Without an understanding of what went wrong with the Russian Revolution there can be no politics that speaks for the dispossessed. Debord argues that Stalinism arose because the Bolshevik Party was 'organised according to the bourgeois model of separation' (29). Debord's animus against 'separation' is as trendy and abstract - as ungrounded in a materialist understanding of history - as John Lennon's 'Come Together' (30) (if no less charming). It may indeed be the case that the neoplatonic One prefigured the dialectical emphasis on totality, but Debord's application here leapfrogs attention to actualities.
Debord quite correctly points out that Trotsky failed to recognise the emergence of the Russian bureaucracy as a class, but wrong to conclude that this was due to his commitment to the idea of the Leninist party. (31) Debord's criticism of third-world Communism is powerful (32), but nothing the state-capitalist critique had not already achieved. The compromised monolith of the French Communist Party in 1967 made evaluation of Lenin and Trotsky difficult.
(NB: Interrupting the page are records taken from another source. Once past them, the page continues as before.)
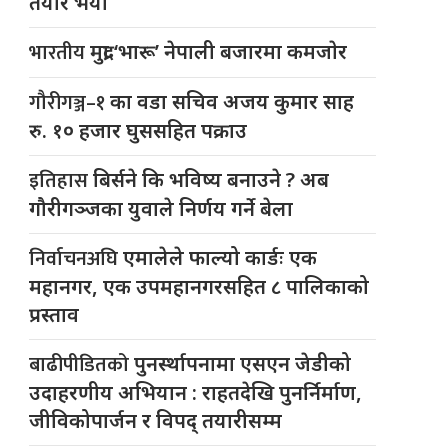
तयार भयो
भारतीय
मुद्रा ‘भारू’ नेपाली बजारमा कमजाेर
गौरीगञ्ज–१
का वडा सचिव अजय कुमार साह
रु. १० हजार घुससहित पक्राउ
इतिहास
बिर्सने कि भविष्य बनाउने ? अब
गौरीगञ्जका युवाले निर्णय गर्ने बेला
निर्वाचनअघि
एमालेले फाल्यो कार्डः एक
महानगर, एक उपमहानगरसहित ८ पालिकाको
प्रस्ताव
बाढीपीडितको
पुनर्स्थापनामा एसएन जेडीको
उदाहरणीय अभियान : राहतदेखि पुनर्निर्माण,
जीविकोपार्जन र विपद् तयारीसम्म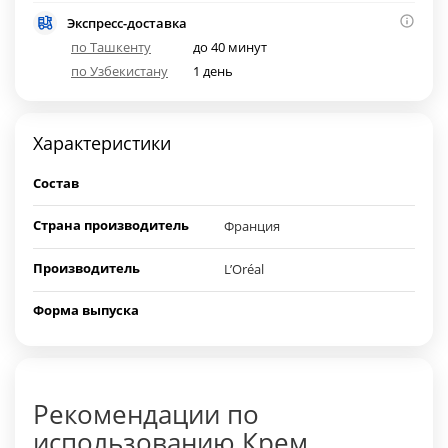
Экспресс-доставка
по Ташкенту
до 40 минут
по Узбекистану
1 день
Характеристики
Состав
Страна производитель
Франция
Производитель
L’Oréal
Форма выпуска
Рекомендации по
использованию Крем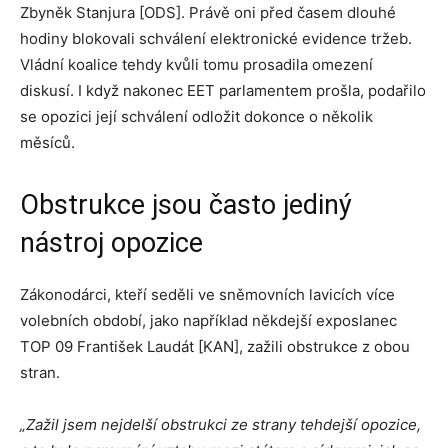
Zbyněk Stanjura [ODS]. Právě oni před časem dlouhé
hodiny blokovali schválení elektronické evidence tržeb.
Vládní koalice tehdy kvůli tomu prosadila omezení
diskusí. I když nakonec EET parlamentem prošla, podařilo
se opozici její schválení odložit dokonce o několik
měsíců.
Obstrukce jsou často jediný
nástroj opozice
Zákonodárci, kteří seděli ve sněmovních lavicích více
volebních období, jako například někdejší exposlanec
TOP 09 František Laudát [KAN], zažili obstrukce z obou
stran.
„Zažil jsem nejdelší obstrukci ze strany tehdejší opozice,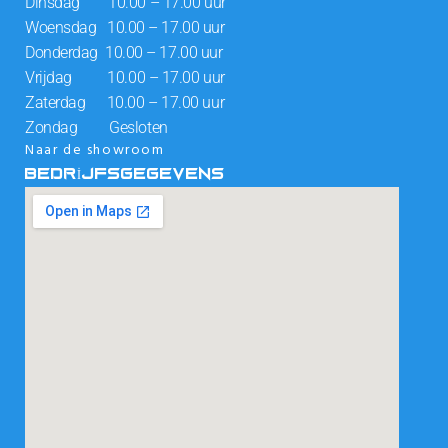
Dinsdag 10.00 – 17.00 uur
Woensdag 10.00 – 17.00 uur
Donderdag 10.00 – 17.00 uur
Vrijdag 10.00 – 17.00 uur
Zaterdag 10.00 – 17.00 uur
Zondag Gesloten
Naar de showroom
BEDRIJFSGEGEVENS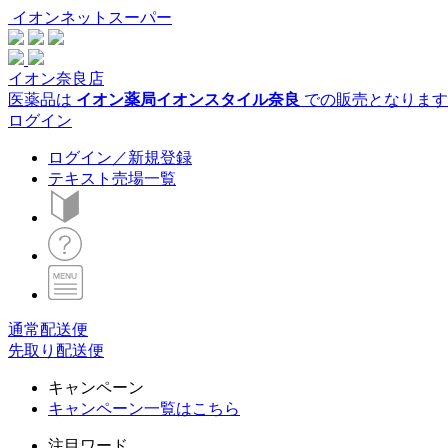
イオンネットスーパー
イオン奈良店
医薬品は
イオン薬局イオンスタイル奈良
での販売となります
ログイン
ログイン／新規登録
テキスト売場一覧
通常配送便
先取り配送便
キャンペーン
キャンペーン一覧はこちら
注目ワード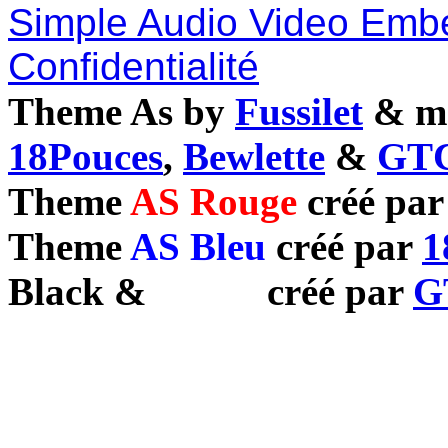
Simple Audio Video Emb
Confidentialité
Theme As by
Fussilet
& mo
18Pouces
,
Bewlette
&
GTC
Theme
AS Rouge
créé pa
Theme
AS Bleu
créé par
1
Black
&
White
créé par
G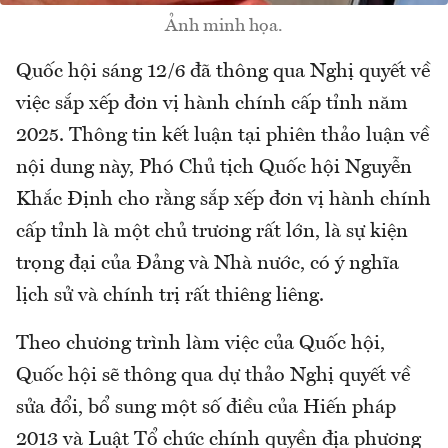
Ảnh minh họa.
Quốc hội sáng 12/6 đã thông qua Nghị quyết về
việc sắp xếp đơn vị hành chính cấp tỉnh năm
2025. Thông tin kết luận tại phiên thảo luận về
nội dung này, Phó Chủ tịch Quốc hội Nguyễn
Khắc Định cho rằng sắp xếp đơn vị hành chính
cấp tỉnh là một chủ trương rất lớn, là sự kiện
trọng đại của Đảng và Nhà nước, có ý nghĩa
lịch sử và chính trị rất thiêng liêng.
Theo chương trình làm việc của Quốc hội,
Quốc hội sẽ thông qua dự thảo Nghị quyết về
sửa đổi, bổ sung một số điều của Hiến pháp
2013 và Luật Tổ chức chính quyền địa phương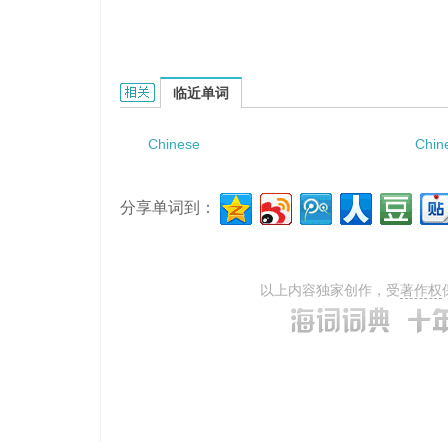
Chinese coriaria root的相关资料：
临近单词
Chinese
Chine
分享单词到：
以上内容独家创作，受
著作权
In 1997, Clark and Nicholson-Smith's repetition of Debord's anti-Leninism simply aligns them with the liberals of postmodernism. (33)
They say 'the Left' refuses 'to pose the problems of revolutionary organisation ... and come to terms with the disaster of its Leninist and Trotskyite past' (34) - yet they show no signs of having read any Lenin or Trotsky. They have no inkling of the 'leaps' that C.L.R. James admired in Lenin. (35) Lenin and Trotsky were polemicists in opposition to the inertness of bureaucracies and party structures, continually attempting to make contact with the radicalism of the proletariat.


Anonymous Anonymous said...

Tim Clark and Donald Nicholson-Smith = members of the English section of the Situationist International, innit? Timothy J Clark is now a big-name art historian.

10:45 am  
Blogger Unknown said...

Thanks - have followed up the information.